Non va omesso di considerare tuttavia che Cristo Agnello e Pastore esige coerenza, linearità e correttezza morale in primo luogo dagli stessi suoi ministri perché, come esorta Pietro, pascano zelantemente il gregge di Dio non spadroneggiando sulle persone loro affidate, ma sorvegliando, esortando, guidando tutte le pecore di buon animo e soprattutto facendoci loro modello, cioè dando loro l'esempio di perfezione evangelica il tutto considerando che il Pastore Supremo, del cui lavoro dovranno rendere conto, è il Signore (1Pt 5, 2-4). E' indispensabile quindi anche i sacerdoti si rendano credibili in tutte le loro opere e in ogni attività da loro esercitata, conformandosi al Vangelo nella continua esemplarità della vita: solo con la schiettezza, l'umiltà, la generosità e il palese innamoramento di Cristo testimoniato agli altri noi saremo effettivi latori del messaggio affidatoci da Cristo ottenendo il riscontro da parte dei nostri fedeli. E' comprensibile che determinati atteggiamenti turpi e riprovevoli da parte di certi sacerdoti di cui parla la cronaca di questi giorni, abbiano disorientato i fedeli e aprano le porte alla sfiducia mentre la Chiesa rischia di perdere la sua credibilità. Occorrerebbe reimpostare i criteri di selezione seminaristica degli aspiranti al sacerdozio, come pure isolare persone colpevoli di siffatti atti perché entrino definitivamente nelle condizioni di non nuocere più a nessuno; ma anche prescindendo da siffatti avvenimenti sconcertanti occorrerebbe che ci innamorassimo più di Cristo che delle opere sociali e delle attività di attrazione con le quali molto spesso poniamo solo noi stessi al centro dell'attenzione, non dimenticando che le stesse opere e attività di animazione hanno valore solo a partire dalla Parola di Dio.

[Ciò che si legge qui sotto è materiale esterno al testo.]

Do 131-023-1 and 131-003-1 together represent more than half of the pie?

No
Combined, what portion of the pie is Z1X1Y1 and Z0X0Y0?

Cristo Pastore esorta insomma anche i suoi ministri a fare la parte delle pecorelle bisognose di orientamento e di appiglio unico in Lui che è stata Agnello immolato perché nella nostra stessa vita possiamo essere i orientamento al nostro gregge e possiamo sempre riaffermare la realtà di Cristo unico Pastore. E queste condizioni sono indispensabili per evitare ogni dispersione fra le pecorelle e scongiurare il pericolo che non siano proprio esse un giorno a pascere noi pastori.